Battle of ‘creature from hell’ vs snake caught on video in muddy north Georgia stream
A man fishing in north Georgia stumbled onto a seldom seen fight between “a creature from hell” and a large watersnake — and his video of the moment has been shared by the Georgia Department of Natural Resources.
The “creature” was a large eastern hellbender, an intimidating salamander that resembles a writhing puddle of mud with eyes and a mouth.
They are infamously linked to witchcraft, and known for popping up in impossible to reach places, like under heavy rocks.
“Angler Austin Taylor was trout fishing on the Chattahoochee National Forest in north Georgia ... when he videoed a large northern watersnake attacking an adult hellbender,” the state department’s Facebook post reads. “The interaction isn’t unusual, but seeing it is.”
Taylor didn’t share which of the two creatures won the battle, but the hellbender appeared to be on the losing side, as it was tossed and spun from the snake’s mouth.
Seeing such a battle is unusual because the eastern hellbender is rarely seen by day, despite growing to more than two feet in length, experts say.
“Referred to by locals as ‘mud devil,’ ‘devil dog’ ... and ‘Allegheny alligator,’ the hellbender has certainly been colored as ‘a creature from hell where it’s bent of returning’,” the U.S. Fish and Wildlife Service says. “They are generally nocturnal, spending most of the day under rocks on the stream floor, emerging at night to hunt.”
Eastern hellbenders are the nation’s largest salamander, reaching up to 29 inches, the Fish and Wildlife Service reports.

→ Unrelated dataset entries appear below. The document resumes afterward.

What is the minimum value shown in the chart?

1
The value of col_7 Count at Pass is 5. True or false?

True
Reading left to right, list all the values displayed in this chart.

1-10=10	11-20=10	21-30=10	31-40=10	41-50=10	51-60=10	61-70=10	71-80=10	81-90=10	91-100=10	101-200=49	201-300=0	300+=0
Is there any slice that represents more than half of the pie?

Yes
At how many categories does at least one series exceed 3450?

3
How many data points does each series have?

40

They are “blotchy brown to red-brown in coloration,” flat bodied, and have “folded slimy skin,” federal wildlife experts say.
“The salamander has been immemorially credited with certain fabulous powers,” according to Sacred-Texts.com.
“The skin was long thought to be poisonous, though it is in reality perfectly harmless; But the moist surface is so extremely cold to the touch that ... the idea must have arisen, not only that it could withstand any heat to which it was exposed, but it would actually subdue and put out fire.”